» **Text segment**

# Cream Ale



## rude (26/11/10)

Just wondered if any one has just brewed a cream ale thats come out tops & would be kind enough to share their recipe cheers


----------



## under (27/11/10)

Here


----------



## under (27/11/10)

BeerSmith Recipe Printout - http://www.beersmith.com
Recipe: 4 - Fents And Troys Cream Ale
Brewer: under-
Asst Brewer: 
Style: Cream Ale
TYPE: All Grain
Taste: (35.0) 

Recipe Specifications
--------------------------
Batch Size: 23.00 L 
Boil Size: 26.33 L
Estimated OG: 1.050 SG
Estimated Color: 7.7 EBC
Estimated IBU: 20.8 IBU
Brewhouse Efficiency: 75.00 %
Boil Time: 60 Minutes

Ingredients:
------------
Amount Item Type % or IBU 
2.00 kg Pale Malt, Traditional Ale (Joe White) (5.Grain 40.00 % 
2.00 kg Pilsner, Malt Craft Export (Joe White) (3.Grain 40.00 % 
1.00 kg Maize, Flaked (Thomas Fawcett) (3.9 EBC) Grain 20.00 % 
40.00 gm Liberty [4.50 %] (60 min) Hops 19.0 IBU 
10.00 gm Liberty [4.50 %] (10 min) Hops 1.7 IBU 


Mash Schedule: My Mash
Total Grain Weight: 5.00 kg


----------



## NickB (27/11/10)

Made this recently, and took the keg along to the Qld Xmas Swap, where it seemed to be well received!

Really like it!

Recipe: Cream Ale (MK I)

» **Directions**
From the cream ale thread, pull out everything from "Mash Schedule: My" down to "be well received!", word for word. The material after this point comes from a separate source.

» **Data shown**
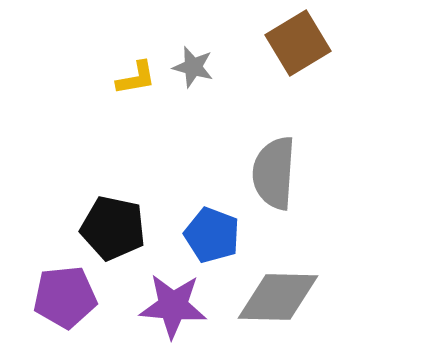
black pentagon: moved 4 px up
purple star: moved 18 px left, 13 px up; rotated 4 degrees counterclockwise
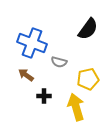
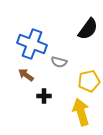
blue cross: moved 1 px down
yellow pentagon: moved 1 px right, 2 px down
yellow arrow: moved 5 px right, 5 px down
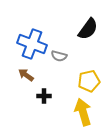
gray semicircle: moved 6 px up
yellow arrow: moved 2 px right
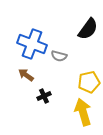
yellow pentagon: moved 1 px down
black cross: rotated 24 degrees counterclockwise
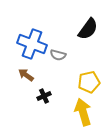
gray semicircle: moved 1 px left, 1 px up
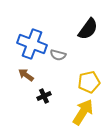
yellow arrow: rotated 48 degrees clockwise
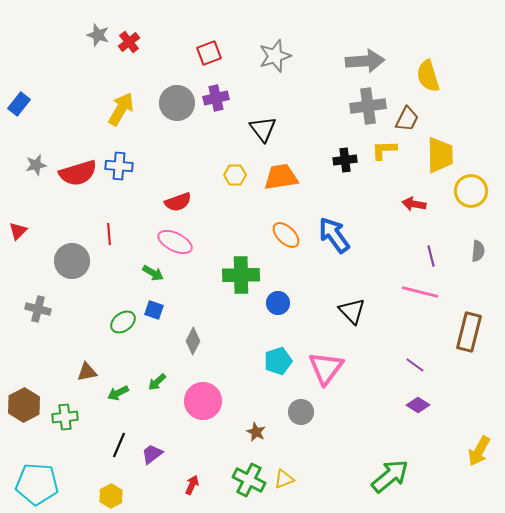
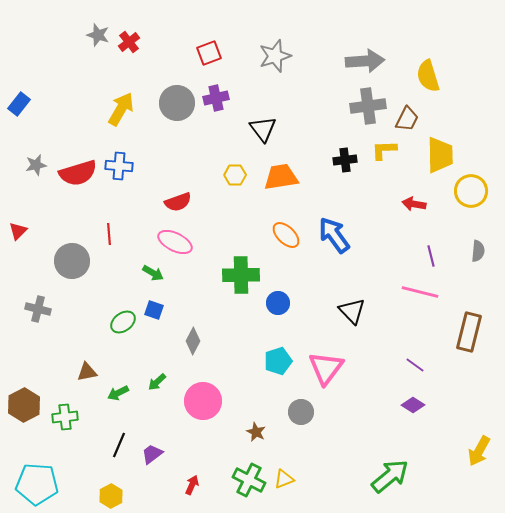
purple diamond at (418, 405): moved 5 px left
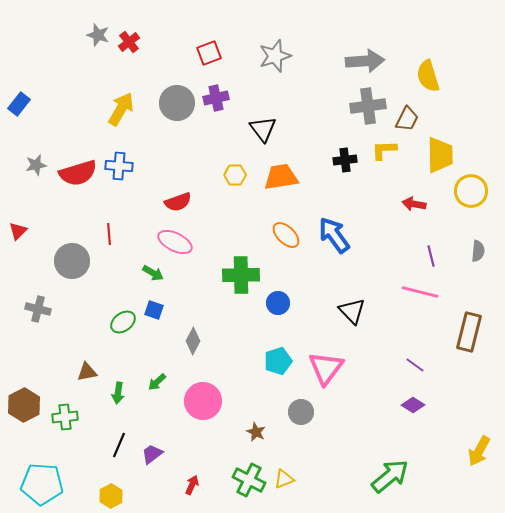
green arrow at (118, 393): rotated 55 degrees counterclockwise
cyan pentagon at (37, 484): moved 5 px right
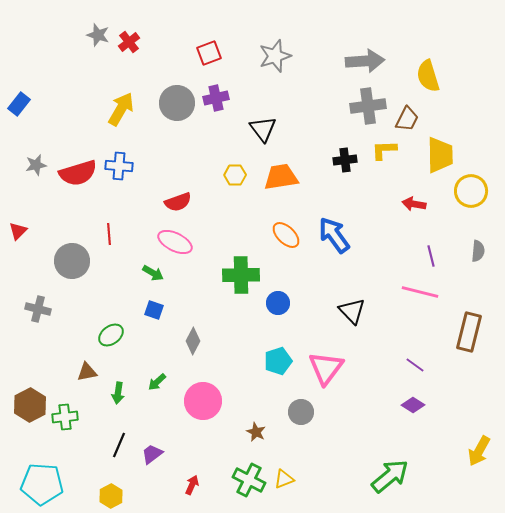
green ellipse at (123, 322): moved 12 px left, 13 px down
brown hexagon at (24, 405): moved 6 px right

» **Finished task**
Mash Schedule: My Mash
Total Grain Weight: 5.00 kg


----------



## NickB (27/11/10)

Made this recently, and took the keg along to the Qld Xmas Swap, where it seemed to be well received!